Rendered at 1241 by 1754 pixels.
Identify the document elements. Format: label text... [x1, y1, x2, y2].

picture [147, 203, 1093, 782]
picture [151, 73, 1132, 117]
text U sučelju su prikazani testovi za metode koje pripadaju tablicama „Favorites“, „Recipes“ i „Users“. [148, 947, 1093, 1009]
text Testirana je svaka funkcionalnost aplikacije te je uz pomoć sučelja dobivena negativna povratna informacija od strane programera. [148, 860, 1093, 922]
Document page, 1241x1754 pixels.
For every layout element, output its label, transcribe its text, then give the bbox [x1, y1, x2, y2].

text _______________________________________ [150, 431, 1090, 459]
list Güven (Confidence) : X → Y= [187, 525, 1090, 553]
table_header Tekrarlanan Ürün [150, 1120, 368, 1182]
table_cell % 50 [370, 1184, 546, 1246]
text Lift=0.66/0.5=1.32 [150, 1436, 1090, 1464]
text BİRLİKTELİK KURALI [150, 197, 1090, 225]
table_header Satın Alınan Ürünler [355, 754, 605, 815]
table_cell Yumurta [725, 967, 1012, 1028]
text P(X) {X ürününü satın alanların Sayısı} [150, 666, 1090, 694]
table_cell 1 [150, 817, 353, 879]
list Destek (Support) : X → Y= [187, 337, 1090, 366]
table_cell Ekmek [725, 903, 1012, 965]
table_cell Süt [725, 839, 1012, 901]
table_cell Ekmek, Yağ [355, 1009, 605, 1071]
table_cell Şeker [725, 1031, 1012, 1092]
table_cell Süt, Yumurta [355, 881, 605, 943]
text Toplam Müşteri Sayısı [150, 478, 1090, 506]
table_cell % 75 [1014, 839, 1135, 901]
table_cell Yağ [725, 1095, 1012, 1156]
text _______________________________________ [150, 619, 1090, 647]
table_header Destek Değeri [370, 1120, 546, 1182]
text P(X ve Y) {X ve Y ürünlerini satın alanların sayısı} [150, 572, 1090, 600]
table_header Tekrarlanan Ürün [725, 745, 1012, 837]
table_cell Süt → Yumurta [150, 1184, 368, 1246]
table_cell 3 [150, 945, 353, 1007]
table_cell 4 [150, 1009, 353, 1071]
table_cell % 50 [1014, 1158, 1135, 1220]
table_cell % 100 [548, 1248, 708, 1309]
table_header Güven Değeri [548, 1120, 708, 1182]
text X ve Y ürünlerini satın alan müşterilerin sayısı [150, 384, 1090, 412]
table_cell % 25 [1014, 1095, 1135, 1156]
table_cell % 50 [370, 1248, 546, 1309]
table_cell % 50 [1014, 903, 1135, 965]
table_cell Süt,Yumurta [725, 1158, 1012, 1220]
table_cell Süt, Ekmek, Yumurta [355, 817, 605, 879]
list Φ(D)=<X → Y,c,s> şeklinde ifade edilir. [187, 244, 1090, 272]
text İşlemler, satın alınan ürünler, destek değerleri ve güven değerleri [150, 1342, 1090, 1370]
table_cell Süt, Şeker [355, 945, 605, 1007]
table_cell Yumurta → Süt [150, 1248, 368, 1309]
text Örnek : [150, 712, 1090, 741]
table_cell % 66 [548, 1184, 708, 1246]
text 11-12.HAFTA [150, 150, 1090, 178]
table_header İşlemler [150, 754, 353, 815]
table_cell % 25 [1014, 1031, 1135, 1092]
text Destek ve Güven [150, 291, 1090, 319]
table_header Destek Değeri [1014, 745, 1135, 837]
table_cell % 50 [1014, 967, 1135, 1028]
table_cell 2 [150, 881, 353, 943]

______

Transcribe the listing above verbatim.

* RESPONSE AREA
Rendered at 1241 by 1754 pixels.
Identify the document elements. Format: label text... [x1, y1, x2, y2].

picture [147, 203, 1093, 782]
picture [151, 73, 1132, 117]
text U sučelju su prikazani testovi za metode koje pripadaju tablicama „Favorites“, „Recipes“ i „Users“. [148, 947, 1093, 1009]
text Testirana je svaka funkcionalnost aplikacije te je uz pomoć sučelja dobivena negativna povratna informacija od strane programera. [148, 860, 1093, 922]
Document page, 1241x1754 pixels.
For every layout element, output its label, transcribe its text, then give the bbox [x1, y1, x2, y2].

text _______________________________________ [150, 431, 1090, 459]
list Güven (Confidence) : X → Y= [187, 525, 1090, 553]
table_header Tekrarlanan Ürün [150, 1120, 368, 1182]
table_cell % 50 [370, 1184, 546, 1246]
text Lift=0.66/0.5=1.32 [150, 1436, 1090, 1464]
text BİRLİKTELİK KURALI [150, 197, 1090, 225]
table_header Satın Alınan Ürünler [355, 754, 605, 815]
table_cell Yumurta [725, 967, 1012, 1028]
text P(X) {X ürününü satın alanların Sayısı} [150, 666, 1090, 694]
table_cell 1 [150, 817, 353, 879]
list Destek (Support) : X → Y= [187, 337, 1090, 366]
table_cell Ekmek [725, 903, 1012, 965]
table_cell Süt [725, 839, 1012, 901]
table_cell Ekmek, Yağ [355, 1009, 605, 1071]
table_cell Şeker [725, 1031, 1012, 1092]
table_cell Süt, Yumurta [355, 881, 605, 943]
text Toplam Müşteri Sayısı [150, 478, 1090, 506]
table_cell % 75 [1014, 839, 1135, 901]
table_cell Yağ [725, 1095, 1012, 1156]
text _______________________________________ [150, 619, 1090, 647]
table_header Destek Değeri [370, 1120, 546, 1182]
text P(X ve Y) {X ve Y ürünlerini satın alanların sayısı} [150, 572, 1090, 600]
table_header Tekrarlanan Ürün [725, 745, 1012, 837]
table_cell Süt → Yumurta [150, 1184, 368, 1246]
table_cell 3 [150, 945, 353, 1007]
table_cell 4 [150, 1009, 353, 1071]
table_cell % 50 [1014, 1158, 1135, 1220]
table_cell % 100 [548, 1248, 708, 1309]
table_header Güven Değeri [548, 1120, 708, 1182]
text X ve Y ürünlerini satın alan müşterilerin sayısı [150, 384, 1090, 412]
table_cell % 25 [1014, 1095, 1135, 1156]
table_cell % 50 [370, 1248, 546, 1309]
table_cell % 50 [1014, 903, 1135, 965]
table_cell Süt,Yumurta [725, 1158, 1012, 1220]
table_cell Süt, Ekmek, Yumurta [355, 817, 605, 879]
list Φ(D)=<X → Y,c,s> şeklinde ifade edilir. [187, 244, 1090, 272]
text İşlemler, satın alınan ürünler, destek değerleri ve güven değerleri [150, 1342, 1090, 1370]
table_cell Süt, Şeker [355, 945, 605, 1007]
table_cell Yumurta → Süt [150, 1248, 368, 1309]
text Örnek : [150, 712, 1090, 741]
table_cell % 66 [548, 1184, 708, 1246]
text 11-12.HAFTA [150, 150, 1090, 178]
table_header İşlemler [150, 754, 353, 815]
table_cell % 25 [1014, 1031, 1135, 1092]
text Destek ve Güven [150, 291, 1090, 319]
table_header Destek Değeri [1014, 745, 1135, 837]
table_cell % 50 [1014, 967, 1135, 1028]
table_cell 2 [150, 881, 353, 943]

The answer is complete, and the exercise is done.